I have some DBs with tens of thousands of tables, perhaps 5% of which are MyISAM. When I start Mydumper, it can take 30+ minutes before it actually begins doing backups. Between verbose output, the MySQL processlist, and an strace, it looks like the following:
- Mydumper requests a global FLUSH TABLES WITH READ LOCK
- Once granted, it performs a 'SHOW TABLE STATUS' on each table
- Once the TABLE STATUS loops finish, it backs up non-InnoDB tables
- Once non-InnoDB tables are backed up, it releases the READ LOCK
- Once the READ LOCK is released, it backs up InnoDB tables
The thing is, with tens of thousands of tables - at least on my abused servers - it can take more than 30 minutes simply to finish the SHOW TABLE STATUS stage.
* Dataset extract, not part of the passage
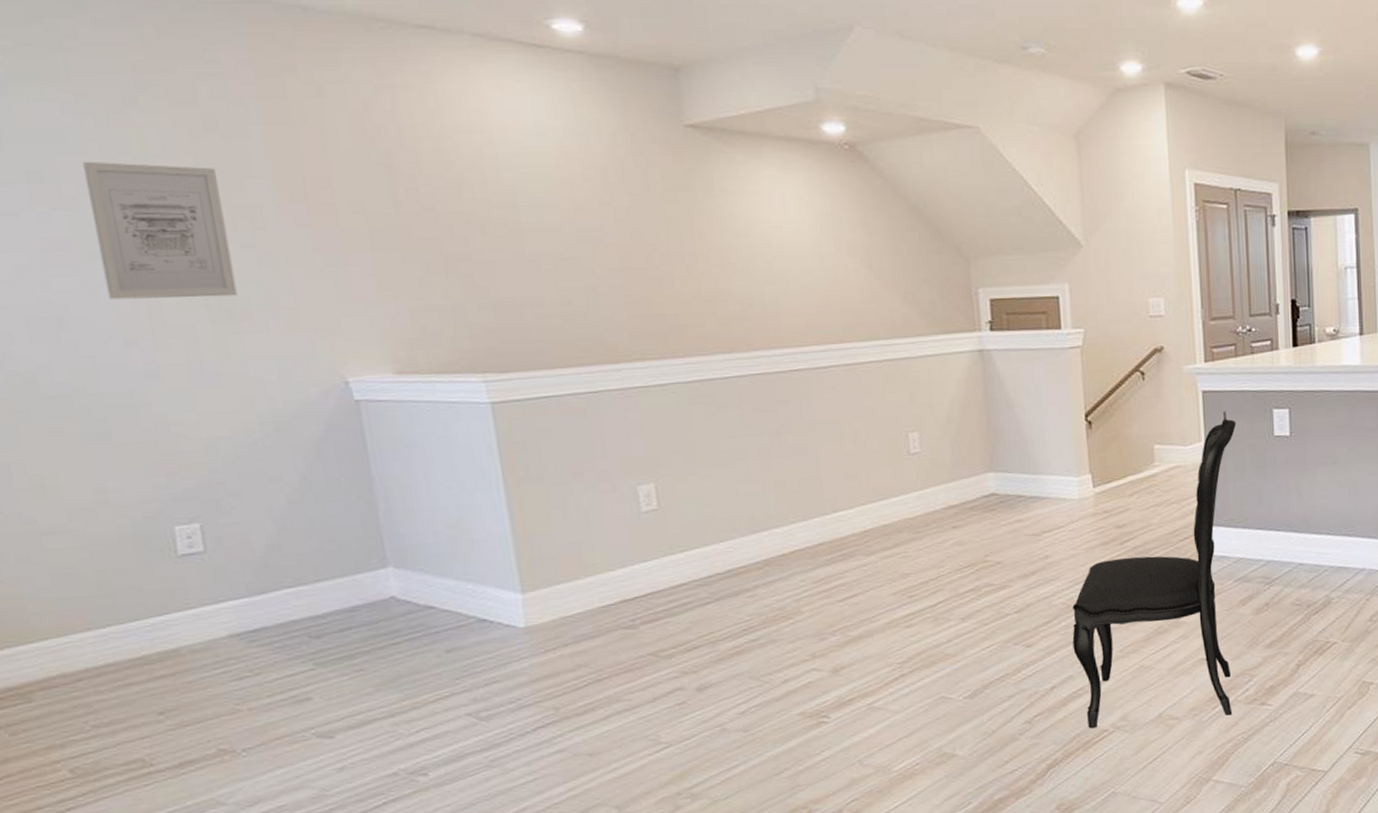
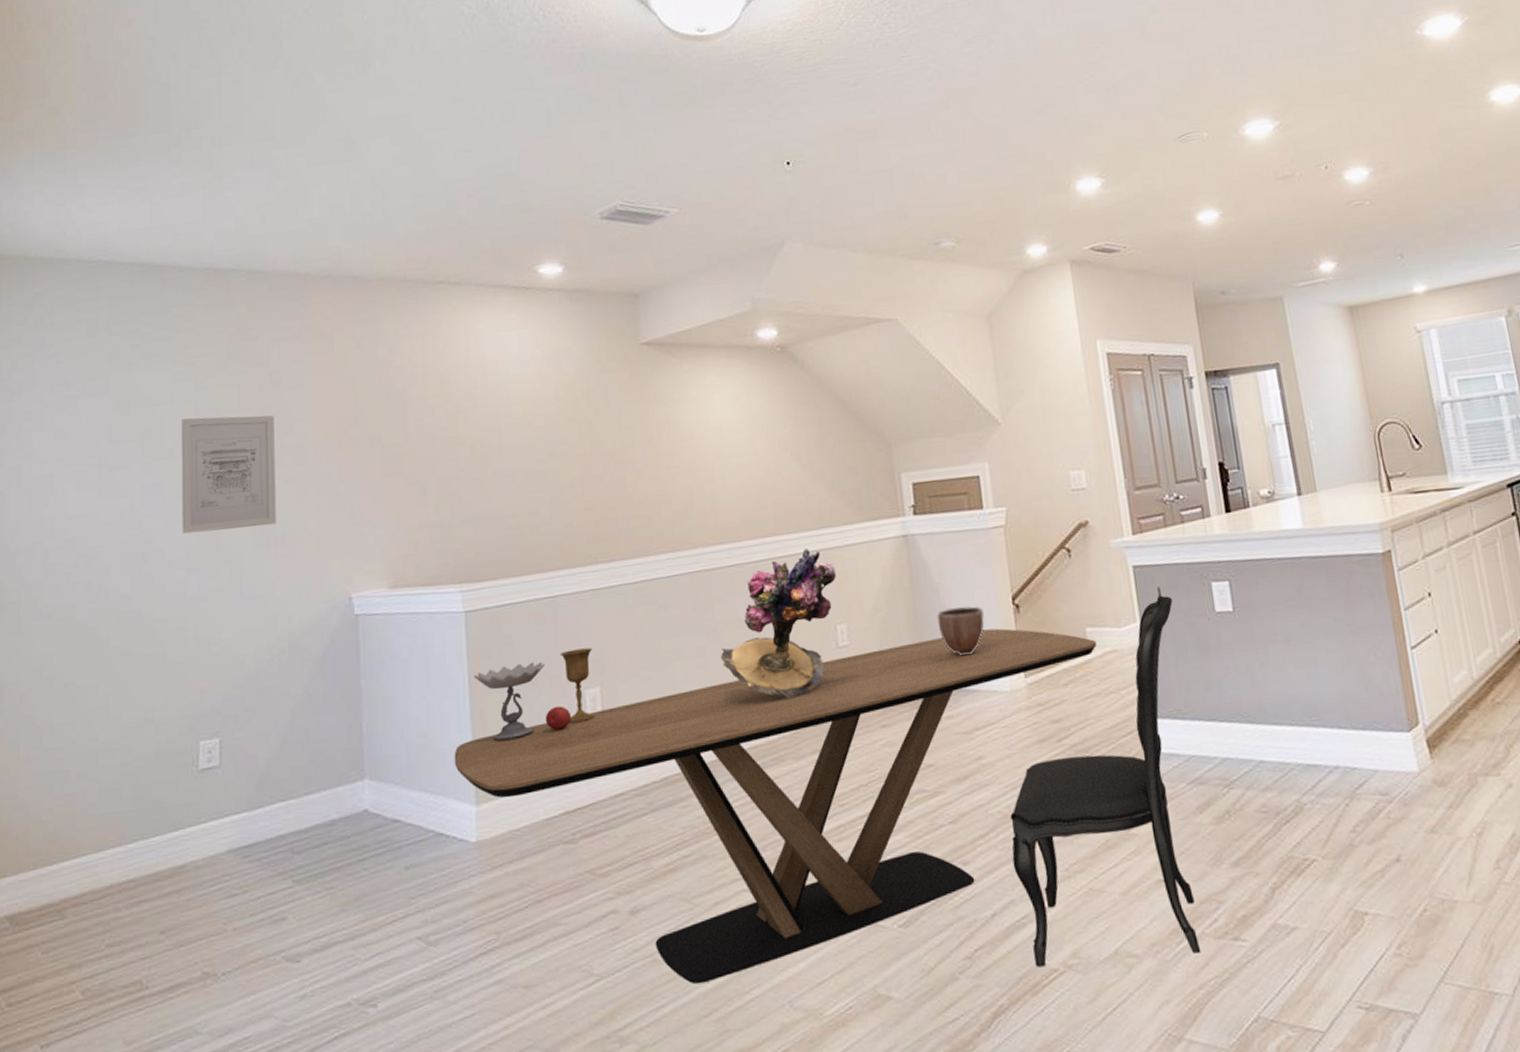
dining table: none [491,442,1163,749] -> present [454,628,1097,984]
goblet: none [508,445,650,532] -> present [474,647,595,741]
bouquet: none [785,358,908,501] -> present [720,549,836,699]
decorative bowl: none [1010,421,1057,466] -> present [936,606,984,656]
Is it necessary for data integrity to have a READ LOCK as Mydumper is collecting this information? If not, I'd *love* to see the READ LOCK acquired afterward (status -> lock -> non-InnoDB -> release rather than lock -> status -> non-InnoDB -> release).
Whether or not it's deemed necessary to lock first, would it perhaps be faster to query for table data a la 'mysql -Be 'select TABLE_SCHEMA, TABLE_NAME, ENGINE from information_schema.tables where ENGINE not like "InnoDB"'', IF (??) information_schema can provide all the data you need?